Research

August 26, 2019 at 8:19 am

Mischkowski Study Shows Acetaminophen Reduces Positive Empathy

Dominik Mischkowski, portrait outdoors

Dr. Dominik Mischkowski

Dr. Dominik Mischkowski co-authored a study on “A Social Analgesic? Acetaminophen (Paracetamol) Reduces Positive Empathy” in Frontiers in Psychology.

Mischkowski is Assistant Professor of Psychology at Ohio University.

“Acetaminophen – a potent physical painkiller that also reduces empathy for other people’s suffering – blunts physical and social pain by reducing activation in brain areas (i.e. anterior insula and anterior cingulate) thought to be related to emotional awareness and motivation,” the article says.

“Some neuroimaging research on positive empathy (i.e., the perception and sharing of positive affect in other people) suggests that the experience of positive empathy also recruits these paralimbic cortical brain areas. We thus hypothesized that acetaminophen may also impair affective processes related to the experience of positive empathy,” write Mischkowski and co-authors Jennifer Crocker and Baldwin M. Way of Ohio State University.

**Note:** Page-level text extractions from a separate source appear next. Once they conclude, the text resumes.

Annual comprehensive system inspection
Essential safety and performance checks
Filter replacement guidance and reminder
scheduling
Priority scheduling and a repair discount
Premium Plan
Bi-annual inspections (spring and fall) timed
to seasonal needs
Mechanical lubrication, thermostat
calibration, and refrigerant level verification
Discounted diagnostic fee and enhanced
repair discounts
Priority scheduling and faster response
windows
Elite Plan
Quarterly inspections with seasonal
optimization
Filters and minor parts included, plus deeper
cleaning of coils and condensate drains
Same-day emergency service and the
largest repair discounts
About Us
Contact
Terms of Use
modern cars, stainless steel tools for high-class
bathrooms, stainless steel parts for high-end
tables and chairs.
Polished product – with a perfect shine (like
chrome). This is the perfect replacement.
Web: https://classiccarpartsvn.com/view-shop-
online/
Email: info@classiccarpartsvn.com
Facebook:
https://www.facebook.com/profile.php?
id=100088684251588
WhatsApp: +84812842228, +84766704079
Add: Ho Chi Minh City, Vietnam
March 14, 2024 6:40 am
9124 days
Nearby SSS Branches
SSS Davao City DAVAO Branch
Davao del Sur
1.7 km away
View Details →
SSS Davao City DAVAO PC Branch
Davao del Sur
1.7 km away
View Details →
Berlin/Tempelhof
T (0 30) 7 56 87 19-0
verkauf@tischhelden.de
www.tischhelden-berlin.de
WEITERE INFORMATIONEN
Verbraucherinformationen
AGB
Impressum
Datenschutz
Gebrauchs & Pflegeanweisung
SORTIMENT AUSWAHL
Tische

“We tested this hypothesis in a double-blind, placebo-controlled experiment. Specifically, we administered 1,000 mg acetaminophen or a placebo and measured effects on different measures of positive empathy while participants read scenarios about the uplifting experiences of other people,” they report.

“Results showed that acetaminophen reduced personal pleasure and other-directed empathic feelings in response to these scenarios. In contrast, effects on perceived positivity of the described experiences or perceived pleasure in scenario protagonists were not significant. These findings suggest that (1) acetaminophen reduces affective reactivity to other people’s positive experiences and (2) the experience of physical pain and positive empathy may have a more similar neurochemical basis than previously assumed. Because the experience of positive empathy is related to prosocial behavior, our findings also raise questions about the societal impact of excessive acetaminophen consumption.”